Hot Hot Man 2 Library Action

Nicola Griffith has a good post about Library Porn, drawing mainly on an article from Wired about some Internet mogul's private library. (Not quite the same as librarian porn. [And don't worry, those links are probably work-safe.]) It's true, Jay Walker's library is to die for, but I noticed immediately that it seems inhuman -- it's a private library (meaning, owned by an individual rather than by a community), not a personal one. It's meant to be seen, not inhabited or used. Writer Steven Levy informs us that "Walker frequently meets with the Walker Digital brain trust in the seating area of the library, hoping to draw inspiration from the surroundings." Just from the surroundings.

And the books themselves? "Walker shuns the sort of bibliomania that covets first editions for their own sake—many of the volumes that decorate the library's walls are leather-bound Franklin Press reprints." A lot of bibliophiles look down their noses at Franklin Press, but my problem here is that it sounds as if those "leather-bound" volumes were bought to look classy on the shelves, not for their contents. I wonder how many of the books in this library were bought by Walker himself? It's a safe bet that such a busy man has staff to dust the shiny toys, and I'll bet there are no stacks of books on the floor that he hasn't yet got the shelf space for.

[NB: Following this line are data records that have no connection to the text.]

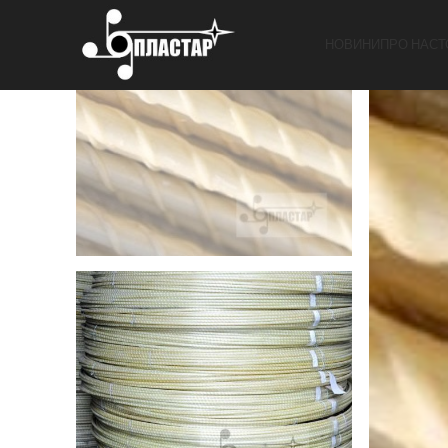
НОВИНИ
ПРО НАС
Т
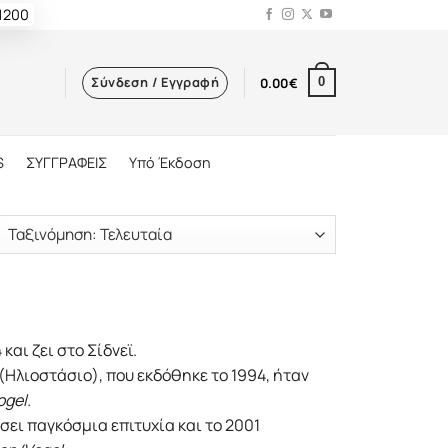
 1200
Σύνδεση / Εγγραφή
0.00
€
0
S
ΣΥΓΓΡΑΦΕΙΣ
Υπό Έκδοση
και ζει στο Σίδνεϊ.
(Ηλιοστάσιο), που εκδόθηκε το 1994, ήταν
ogel.
σει παγκόσμια επιτυχία και το 2001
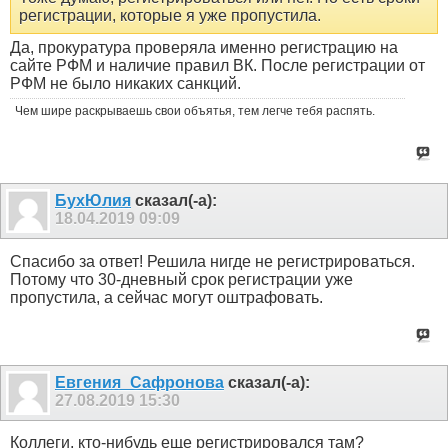
регистрации, которые я уже пропустила.
Да, прокуратура проверяла именно регистрацию на
сайте РФМ и наличие правил ВК. После регистрации от
РФМ не было никаких санкций.
Чем шире раскрываешь свои объятья, тем легче тебя распять.
БухЮлия
сказал(-а):
18.04.2019
09:09
Спасибо за ответ! Решила нигде не регистрироваться.
Потому что 30-дневный срок регистрации уже
пропустила, а сейчас могут оштрафовать.
Евгения_Сафронова
сказал(-а):
27.08.2019
15:30
Коллеги, кто-нибудь еще регистрировался там?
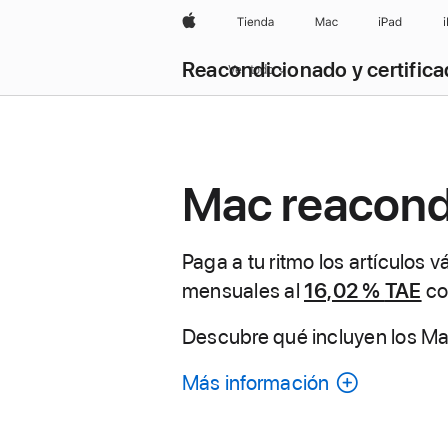
Apple
Tienda
Mac
iPad
Reacondicionado y certific
Ver todo
Mac reacond
Paga a tu ritmo los artículos 
mensuales al
16,02 %
TAE
co
Descubre qué incluyen los M
Más información
sobre
cada
Mac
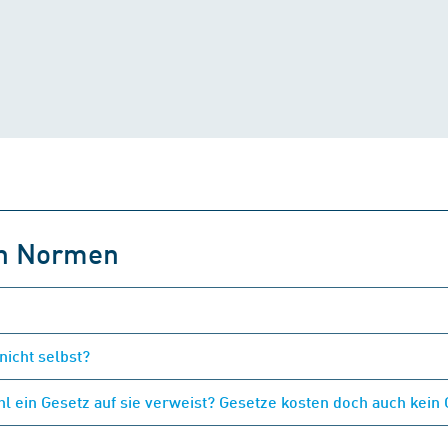
on Normen
nicht selbst?
 ein Gesetz auf sie verweist? Gesetze kosten doch auch kein 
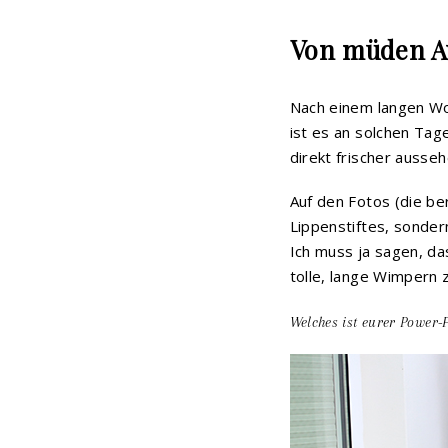
Von müden A
Nach einem langen Wo
ist es an solchen Tag
direkt frischer ausse
Auf den Fotos (die be
Lippenstiftes, sonde
Ich muss ja sagen, da
tolle, lange Wimpern 
Welches ist eurer Power-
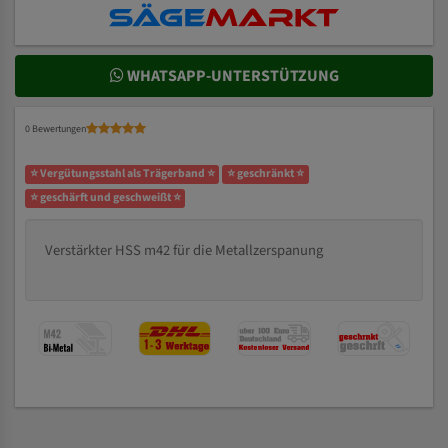
WHATSAPP-UNTERSTÜTZUNG
0 Bewertungen
⭐ Vergütungsstahl als Trägerband ⭐
⭐ geschränkt ⭐
⭐ geschärft und geschweißt ⭐
Verstärkter HSS m42 für die Metallzerspanung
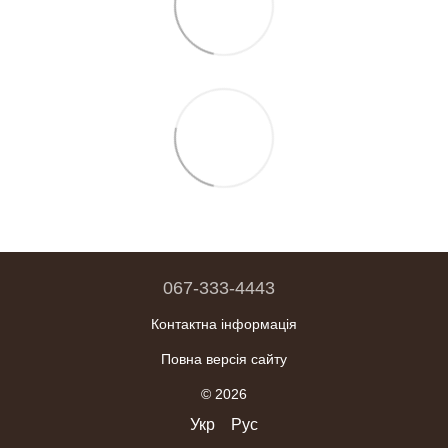
067-333-4443
Контактна інформація
Повна версія сайту
© 2026
Укр
Рус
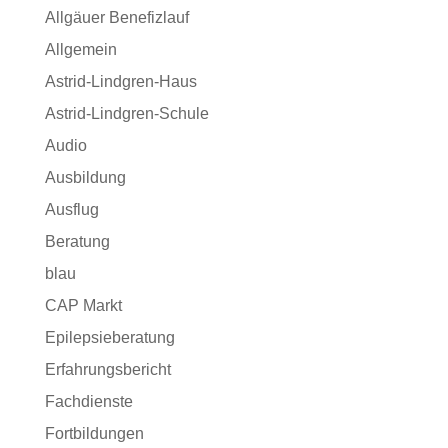
Allgäuer Benefizlauf
Allgemein
Astrid-Lindgren-Haus
Astrid-Lindgren-Schule
Audio
Ausbildung
Ausflug
Beratung
blau
CAP Markt
Epilepsieberatung
Erfahrungsbericht
Fachdienste
Fortbildungen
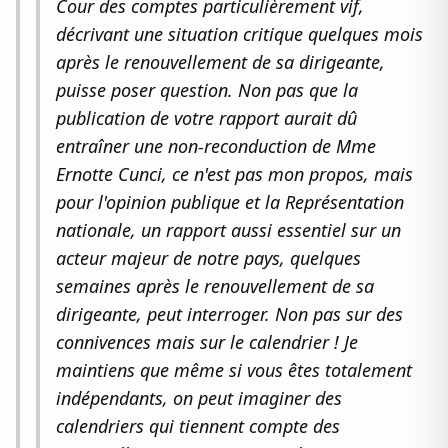
Cour des comptes particulièrement vif,
décrivant une situation critique quelques mois
après le renouvellement de sa dirigeante,
puisse poser question. Non pas que la
publication de votre rapport aurait dû
entraîner une non-reconduction de Mme
Ernotte Cunci, ce n'est pas mon propos, mais
pour l'opinion publique et la Représentation
nationale, un rapport aussi essentiel sur un
acteur majeur de notre pays, quelques
semaines après le renouvellement de sa
dirigeante, peut interroger. Non pas sur des
connivences mais sur le calendrier ! Je
maintiens que même si vous êtes totalement
indépendants, on peut imaginer des
calendriers qui tiennent compte des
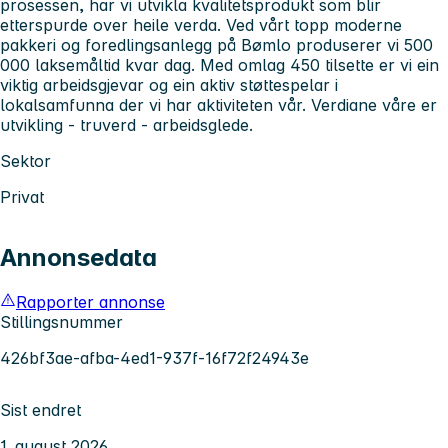
prosessen, har vi utvikla kvalitetsprodukt som blir
etterspurde over heile verda. Ved vårt topp moderne
pakkeri og foredlingsanlegg på Bømlo produserer vi 500
000 laksemåltid kvar dag. Med omlag 450 tilsette er vi ein
viktig arbeidsgjevar og ein aktiv støttespelar i
lokalsamfunna der vi har aktiviteten vår. Verdiane våre er
utvikling - truverd - arbeidsglede.
Sektor
Privat
Annonsedata
Rapporter annonse
Stillingsnummer
426bf3ae-afba-4ed1-937f-16f72f24943e
Sist endret
1. august 2026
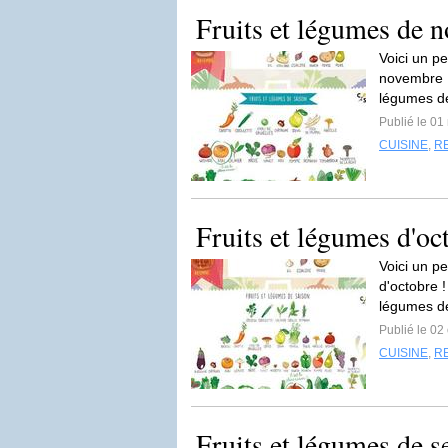
Fruits et légumes de 
Voici un pe
novembre ! 
légumes de
Publié le 0
CUISINE
,
R
Fruits et légumes d'oc
Voici un pe
d'octobre !
légumes de
Publié le 02
CUISINE
,
R
Fruits et légumes de 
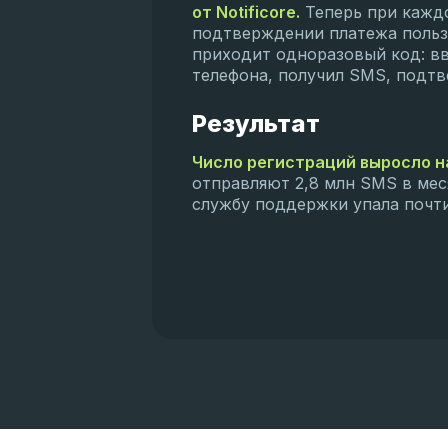
от Notificore.
Теперь при кажд
подтверждении платежа поль
приходит одноразовый код: в
телефона, получил SMS, подтв
Результат
Число регистраций выросло 
отправляют 2,8 млн SMS в мес
службу поддержки упала почт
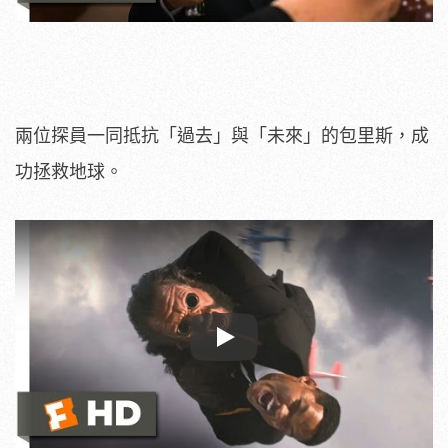
兩位探員一同抵抗「過去」與「未來」的包里斯，成
功拯救地球。
Play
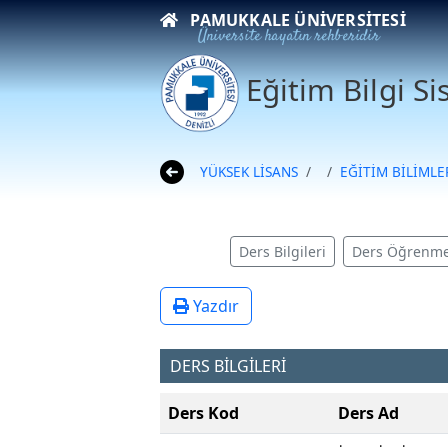
PAMUKKALE ÜNIVERSITESI
Üniversite hayatın rehberidir
Eğitim Bilgi S
YÜKSEK LİSANS
EĞİTİM BİLİMLE
Ders Bilgileri
Ders Öğrenme
Yazdır
DERS BİLGİLERİ
Ders Kod
Ders Ad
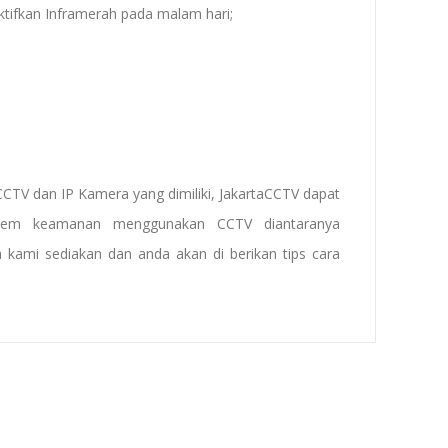
tifkan Inframerah pada malam hari;
CTV dan IP Kamera yang dimiliki, JakartaCCTV dapat
tem keamanan menggunakan CCTV diantaranya
 kami sediakan dan anda akan di berikan tips cara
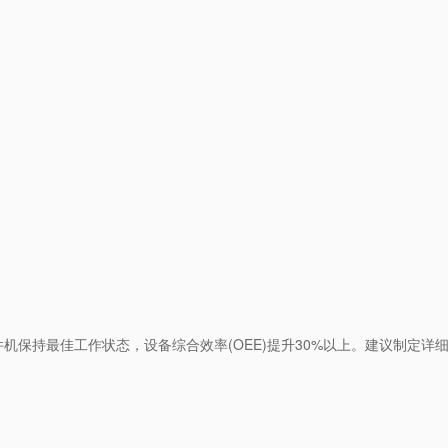
保持最佳工作状态，设备综合效率(OEE)提升30%以上。建议制定详细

The human equivalent of this library porn would be a sculpted, toned mannequin with minutely coiffed hair and (for those so inclined) expertly applied makeup -- the kind of person you couldn't touch because it would muss their hair or smear their lipstick. Not very sexy to my mind, but to each his or her own.

Nicola is a book person, unlike (it seems) Jay Walker; I think that like me, she'd prefer something like the library of the writer Alberto Manguel, who has 30,000 volumes in an old French presbytery in the Loire Valley. It's not just his library, it's his workplace, and he sits in it at night, reading. "But I have neither the funds nor the knowledge to become a professional collector," he wrote in the New York Times, "and in my library, shiny young Penguins sit happily alongside severe-looking leather-bound patriarchs."

My ideal library would be in a city, I think. A few years ago I stayed with some friends in Seoul who had just moved into a six-room apartment overlooking the Han River. They were just about a block from the subway station. I think my books could just about fit into a space like that, and the location is ideal. Now all I need is to win the lottery or the Publisher's Clearinghouse Sweepstakes, and I'll be off. Unlike Nicola, I wouldn't install an espresso machine or "perhaps a little fridge for the caviar..." Let's see, though, what would I need in the way of equipment? Maybe a theater-style popcorn popper and a dispenser for lime-flavored Diet Coke.

Meanwhile, about a third (or a half?) of my roughly 7,000 books are in storage, and the rest are bursting the limits of my two-room apartment. But as someone once wrote, a person only needs a few thousand books on the walls of the room to know that there is one place in the world where he or she can be happy.